Рат ждал. Не разговора, а когда Егор докурит и уйдёт — ему хотелось побыть одному и подумать. Но Егор, щелчком отправив окурок куда-то в ночь, повернулся лицом к Рату, опёрся о перекладину локтем.
— Значит, ты мой двоюродный брат.
— Значит, так, — Рат невольно повторил его позу. Теперь они стояли лицом к лицу, внимательно разглядывая друг друга — очень похожие и всё-таки очень разные.
— Очень приятно, — голос Егора был неприятным. — Надо будет сказать папе, что он меня крайне порадовал. И чего ты хочешь?
— Я? — Рат искренне удивился. — Ничего… Подожди, а что ты имеешь в виду?
— Деньги? Какое-то место где-то в ВУЗе? Ну, что? Вообще-то надо пользоваться случаем — раз уж в папочке взыграли атавизмы…
— Не понимаю, — Рат подумал, что лучше всего уйти, но воли не хватило.
— Чего тут непонятного? Родная кровь, всякая такая ерунда… Это только русский так может — всего добиться в жизни самому и постоянно стыдиться, что не помог какому-нибудь неудачнику только за то, что он с тобой был в родстве. На Западе эту чушь давно забыли — наживи своё и не зарься на чужое.
«Интересно, он знает, как близок к тому, чтобы оказаться в траве со сломанным носом?» — спокойно подумал Рат, не сводя глаз с Егора.
— И много ты нажил? — поинтересовался он равнодушно. И, не дожидаясь ответа, продолжал: — Можешь не беспокоиться. Никакая доля никакого наследства мне не нужна и ни на какие протекции я не рассчитываю… видишь, какое умное я слово знаю — протекции?.. Так вот. Твой отец мне заплатил за то, чтобы я устроил тебе экскурсию по тайге. Это моя работа. Можешь считать меня африканским проводником при белом господине, мне нас… ть. А что я твой двоюродный брат… так не заговори ты об этом — я бы тем более промолчал. Не было вас с отцом — и не надо. Пережили бы. И я, и бабка… которая ему мать. Это у вас ещё атавизмом не считают?
Для Рата это была длинная речь. А для Егора — скорей всего неожиданная. Вряд ли он был дураком — не мог не понять, что Рат искренен, и уже с середины его глаза стали удивлёнными. Когда же Рат замолчал, Егор вдруг спросил:
— Это правда, что наш дед был героем войны?
— Обеих войн. И ещё гражданской, — добавил Рат, — хотя там какой героизм… Он у атамана Семёнова служил, а когда тот ушёл в Китай в 21-м, дед с ним не согласился и остался.

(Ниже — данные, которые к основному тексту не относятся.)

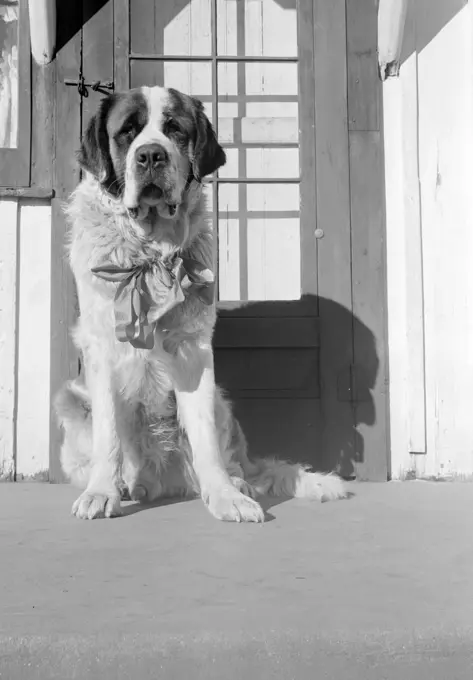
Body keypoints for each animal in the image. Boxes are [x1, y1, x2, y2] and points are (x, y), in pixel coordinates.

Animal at [54, 85, 346, 520]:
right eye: (127, 131)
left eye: (175, 129)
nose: (151, 155)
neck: (150, 252)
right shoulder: (103, 349)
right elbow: (108, 435)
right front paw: (101, 493)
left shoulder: (193, 352)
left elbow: (205, 437)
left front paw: (227, 497)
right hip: (72, 399)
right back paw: (123, 485)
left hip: (221, 401)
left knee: (229, 456)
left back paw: (236, 483)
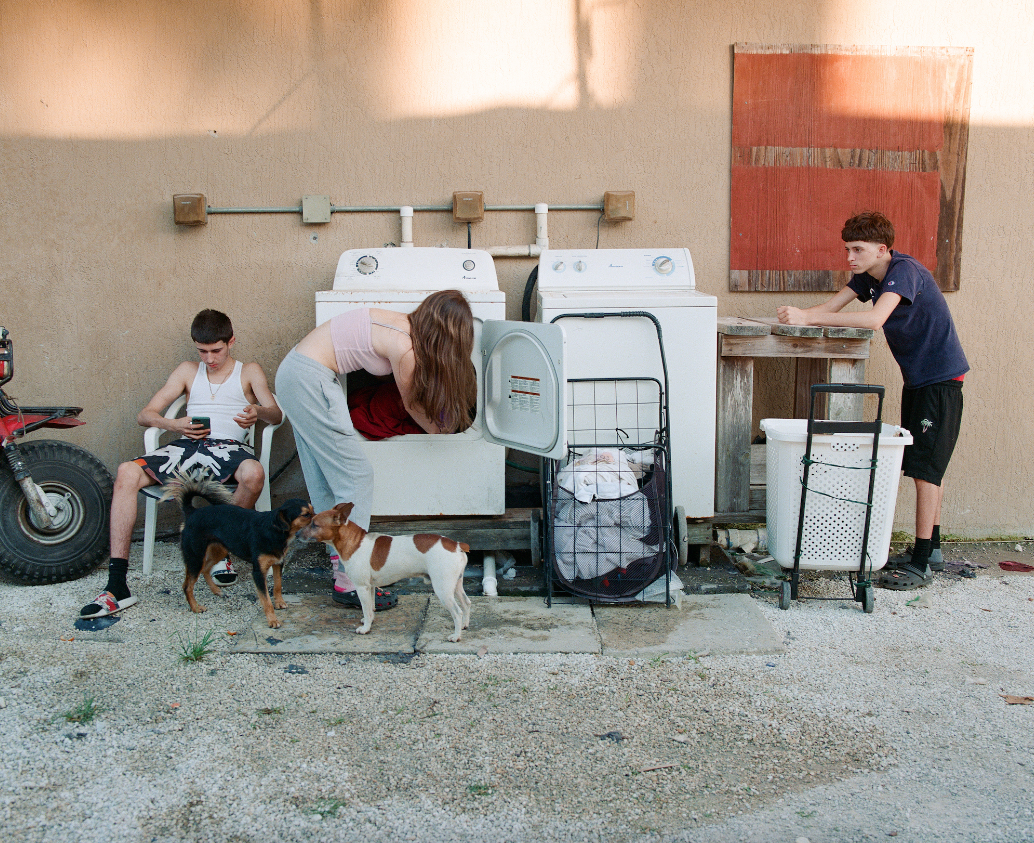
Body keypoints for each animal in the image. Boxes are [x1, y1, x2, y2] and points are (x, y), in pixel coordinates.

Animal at [161, 475, 312, 624]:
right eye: (305, 514)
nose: (317, 517)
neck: (273, 530)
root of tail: (192, 512)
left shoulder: (278, 563)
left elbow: (278, 585)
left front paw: (279, 603)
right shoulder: (258, 572)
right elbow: (266, 599)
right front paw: (272, 620)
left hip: (219, 551)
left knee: (205, 570)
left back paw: (216, 591)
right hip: (195, 558)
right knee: (187, 586)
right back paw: (195, 607)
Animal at [295, 504, 473, 641]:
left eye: (314, 524)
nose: (296, 534)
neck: (355, 541)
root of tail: (456, 545)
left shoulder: (361, 588)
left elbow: (366, 609)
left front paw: (365, 629)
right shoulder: (370, 587)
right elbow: (371, 608)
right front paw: (369, 621)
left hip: (443, 589)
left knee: (457, 612)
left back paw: (456, 636)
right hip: (456, 585)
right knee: (466, 603)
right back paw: (465, 625)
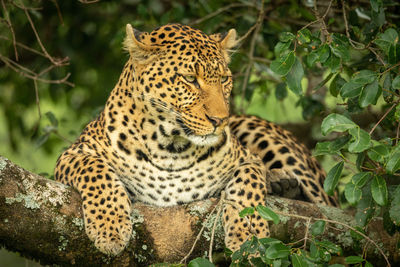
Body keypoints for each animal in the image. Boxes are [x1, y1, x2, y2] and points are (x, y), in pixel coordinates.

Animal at [53, 24, 334, 258]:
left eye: (224, 79)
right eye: (189, 79)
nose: (220, 120)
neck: (169, 147)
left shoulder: (247, 159)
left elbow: (248, 185)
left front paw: (250, 237)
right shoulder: (73, 153)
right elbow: (96, 170)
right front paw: (109, 228)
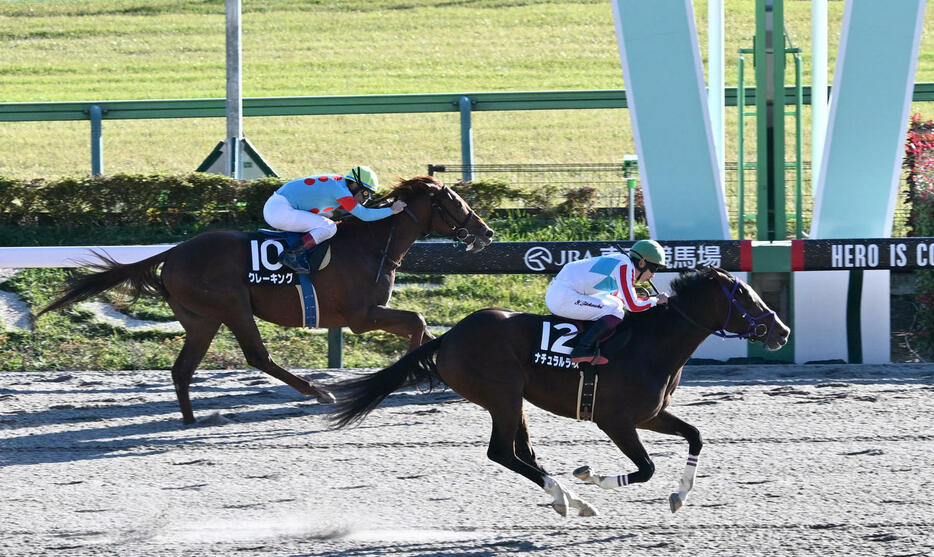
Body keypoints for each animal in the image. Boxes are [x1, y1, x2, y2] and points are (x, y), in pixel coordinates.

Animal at [39, 176, 494, 424]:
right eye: (456, 203)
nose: (486, 232)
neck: (369, 245)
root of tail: (174, 252)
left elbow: (423, 328)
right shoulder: (362, 315)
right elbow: (417, 320)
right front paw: (414, 375)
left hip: (201, 319)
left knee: (183, 368)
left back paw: (190, 419)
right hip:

Его чуть не расстреляли, но потом оставили… Разве тебе это интересно?
— А что? — с вызовом спросил Егор. — Не верится?
— Нет, — честно признался Рат. И удивлённо отшатнулся — Егор вдруг подался к нему, покраснел так, что было заметно в темноте, задышал тяжело и вытолкнул:
— Слушай, ты… ты же ничего не видел… в своей… — круто повернулся и метнулся к двери.
— Осторожно, поро… — начал Рат, но опоздал. Егор коротко вскрикнул, сложился втрое и сел около входа, схватившись за левую ступню. С разбегу и со злости он махнул большим пальцем по высокому порогу — обитому войлоком для зимнего тепла, но всё равно больно, а главное — Рат это понимал — обидно при нём. Егор поднял лицо — на глазах блестели слёзы — и, мазнув по двоюродному брату, так и не слезшему с перил, злым взглядом, захромал в дом.